Un altro tipo di intervento utile all’adeguamento delle residenze per l’utilizzo turistico è caratterizzato dall’aumento del numero di camere da letto che possono essere ricavate da un ambiente precedentemente destinato ad uso diverso. Ne è un classico esempio il soggiorno che si presta bene alla rifunzionalizzazione in tale senso, poiché presenta sempre almeno un’apertura e le dimensioni sono sufficienti e talvolta maggiori rispetto alle camere per gli ospiti. Infatti, una volta verificate le misure minime, sarà sufficiente inserire l’arredo necessario e curare l’illuminazione dell’ambiente. Dove prima si trovava il divano potrà essere inserito il letto, corredato dai comodini, mentre lo spazio prima occupato da tavolo e mobile per la tv potrà ospitare l’armadio ed una scrivania. Spesso tale intervento non presuppone l’abbattimento di muri e nel caso di saloni doppi, dotati di doppia apertura, sarà possibile predisporre due camere da letto.
 

Creazione di almeno un ambiente comune

Che venga sfruttato l’ingresso di casa, un corridoio, uno spazio di passaggio o un ambiente intero, l’importante è predisporre una zona comune per gli avventori del b&b. Adibita a sala da pranzo per consumare la colazione o ad area relax nell’attesa di lasciare la struttura, risulta essere di estrema utilità e molto apprezzata dal viaggiatore. Tale ambiente infatti può influenzare la decisione di chi deve soggiornare nella struttura ed ha bisogno di consumarvi la colazione o trascorrervi del tempo extra rispetto al pernottamento. La duplice funzione è infatti quella di funzionalizzare al meglio lo spazio per scopi precisi ma anche per favorire la socialità tra i visitatori del b&b. Se l’immobile possiede in origine una cucina ed un soggiorno divisi da un muro, un’opzione potrebbe essere quella di abbattere il muro purché non sia portante, così da creare un ambiente unico e più ampio. In questo modo, l’open space diventerà zona ricreativa e spazio di condivisione e scambio.
 

Rifacimento della cucina

Uno degli ambienti più importanti all’interno della struttura adibita a bed and breakfast è rappresentato dalla cucina comune.

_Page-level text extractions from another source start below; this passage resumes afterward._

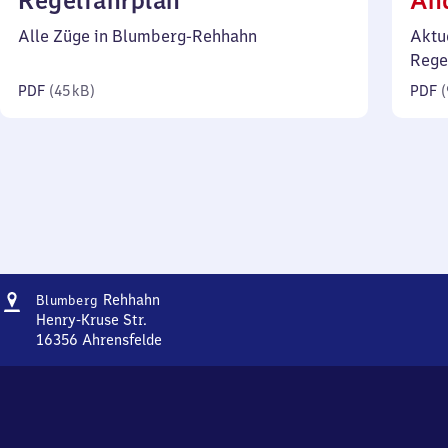
Regelfahrplan
Än
45
Alle Züge in Blumberg-Rehhahn
Aktu
Kilobyte)
Rege
PDF
(
45 kB
)
PDF
(
Adresse
Blumberg-
Rehhahn
Blumberg
Rehhahn
Henry-Kruse Str.
16356
Ahrensfelde
Blumberg-
Rehhahn,
Henry-
Kruse
Str.,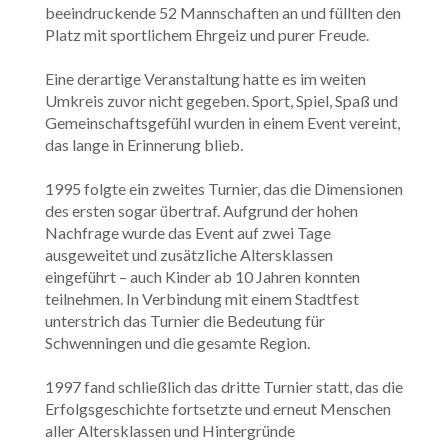
beeindruckende 52 Mannschaften an und füllten den
Platz mit sportlichem Ehrgeiz und purer Freude.
Eine derartige Veranstaltung hatte es im weiten
Umkreis zuvor nicht gegeben. Sport, Spiel, Spaß und
Gemeinschaftsgefühl wurden in einem Event vereint,
das lange in Erinnerung blieb.
1995 folgte ein zweites Turnier, das die Dimensionen
des ersten sogar übertraf. Aufgrund der hohen
Nachfrage wurde das Event auf zwei Tage
ausgeweitet und zusätzliche Altersklassen
eingeführt – auch Kinder ab 10 Jahren konnten
teilnehmen. In Verbindung mit einem Stadtfest
unterstrich das Turnier die Bedeutung für
Schwenningen und die gesamte Region.
1997 fand schließlich das dritte Turnier statt, das die
Erfolgsgeschichte fortsetzte und erneut Menschen
aller Altersklassen und Hintergründe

In questo spazio infatti è indispensabile garantire gli standard di igiene e conformità secondo normativa. Destinata alla preparazione ed al consumo della colazione, si tratta di un’area che sarà frequentata da tutti gli avventori e per questo motivo sarà necessario assicurare sempre ordine e pulizia. Per questi motivi, spesso si sceglie di ristrutturare l’ambiente cucina al fine di renderlo adatto alle esigenze di più persone. Dal punto di vista organizzativo, se il blocco cucina si trova nello stesso ambiente nel quale si consuma il pasto, lo stesso sarà da preferire nei modelli lineari ed occuperà una parete specifica. In questo modo sarà possibile guadagnare spazio utile per tavolini e sedie, indispensabili a garantire privacy ad ogni avventore. Qualora invece si voglia interpretare lo spazio in chiave “social” un’idea potrà essere quella di scegliere un tavolo grande, rotondo o rettangolare, dove il consumo della colazione diventerà una buona occasione per familiarizzare con gli altri ospiti. Tale soluzione viene adottata più raramente e si trova spesso in altre strutture extra alberghiere, quali ostelli e alberghi sociali. Dal punto di vista delle finiture, la scelta materica e cromatica varierà a seconda dello stile delle camere e delle esigenze puntuali, occorrerà però tenere sempre in considerazione alcuni principi. Trattandosi di un ambiente ad alto tasso di umidità e continuamente sollecitato, i rivestimenti andranno scelti con criterio: impermeabili, lavabili, facili da mantenere e durevoli nel tempo. Ogni intervento dovrà essere intrapreso nell’ottica del mantenimento della sicurezza, evitando la presenza di ostacoli pericolosi alla libera fruizione degli ambienti. La ristrutturazione includerà anche il rifacimento degli impianti idrico ed elettrico o qualora sia necessario, all’adeguamento secondo legge.